GM’s epically bad year still earned it $10 billion – but that’s not due to EV sales

Despite a truly terrible year for GM that involved plants being shut down for weeks due to a union strike, Bolt battery recalls, EV production problems, and the nightmare that keeps on giving that is Cruise, General Motors says it should tally up nearly $10 billion for 2023 – but we certainly don’t owe that to stellar EV sales.

GM released its annual forecast with fresh clarity, it says, about labor costs after the ink has dried on new union contracts in North America. Plus it has outlined its upcoming EV strategy, and how it plans to hurdle the fallout from Cruise, which already cost the company $2.7 billion last year.

Last November, GM said that it expected to reach nearly $10 billion, despite the $1.1 billion hit from the six-week UAW strike last year. Plus the Chevy Bolt EV battery recall costs $800 million in costs.

Still, CEO Mary Barra said that GM will “fully offset” those higher labor costs, with $2 billion worth of cuts part of the plan, meaning a lot of lost salaried jobs, reduced marketing spending, and “more efficient” manufacturing operation, according to Automotive News.

EV sales were rough last year: In 2023, GM delivered 75,883 BEVs in the US, about 2.9% of its total volume. Still, that’s a 93% bump from 2022. GM forecasts its total US auto industry sales to hit 16 million in 2024, but it has dropped its goal of making 400,000 EVs through mid-2024. Still, it is aiming to have 1 million EVs by 2025.

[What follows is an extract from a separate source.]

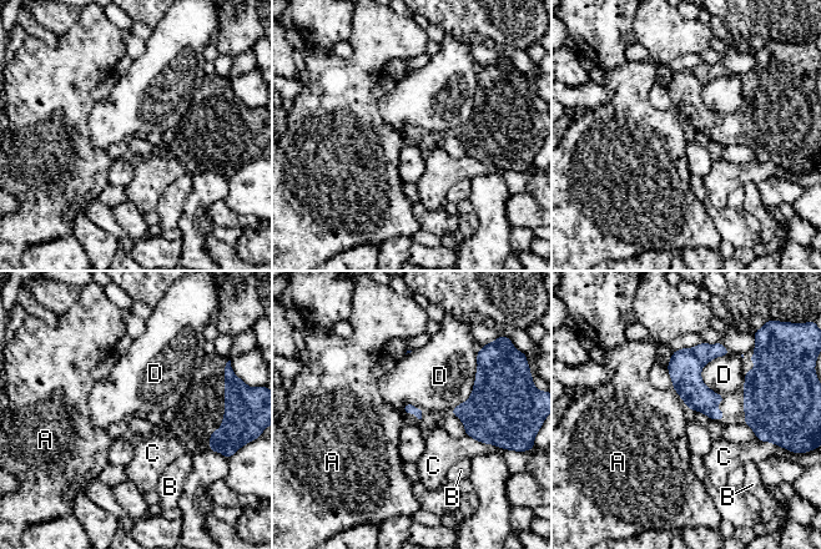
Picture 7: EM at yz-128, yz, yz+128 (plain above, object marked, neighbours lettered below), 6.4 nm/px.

This year, the automaker expects adjusted earnings to be anywhere from $12 billion to $14 billion.

GM also says it hopes to turnaround its slow EV ramp-up, particularly around the issues with the Ultium battery architecture and supplier lag, Automotive News reports. GM sent teams up to help set up the assembly lines, and add module capacity to more EV plants, the report said.

Also, last month, Chevrolet stopped sales of its Chevy Blazy EV due to software issues.

General Motors said earlier this month that is finally ramping up production of its Cadillac all-electric Lyriq SUV this year. Barra also expects GM’s “competitive position” to improve, EV-wise, this year with the GMC Hummer EV, Chevrolet Silverado truck, and Blazer EV, although GM has a stop sale on the Blazer due to software issues.

Electrek’s Take

GM has some major hurdles ahead of it in its very immediate future. One, it needs a successful, problem-free launch of its Equinox EV, which starts at $35,000. Morningstar analyst David Whiston said that is its chance to jump ahead of Tesla in the only space Tesla doesn’t hold the reins – and that’s affordable EVs, reports Automotive News.

Dealing with Cruise is another top priority for GM, which just released its own investigation into what happened after a Cruise robotaxi struck and dragged a pedestrian about 20 feet rather than stopping in San Francisco. California’s Department of Motor Vehicles quickly pulled Cruise’s operating permit after the incident, with Cruise pausing all of its operations nationwide soon thereafter – it says it plans to restart in one city, but details aren’t yet available, and honestly, it’s hard to imagine that actually happening.

Meanwhile, a federal probe and independent investigations are looking into whether or not Cruise purposely withheld video footage of the incident from federal investigators. CEO and founder Kyle Vogt called it quits on November 19, followed by a mass layoff of 900 employees as well as nine top execs. Cruise is facing a potential $1.5 million in fines and additional sanctions over its failure to disclose details about the accident. So GM has its work cut out for it.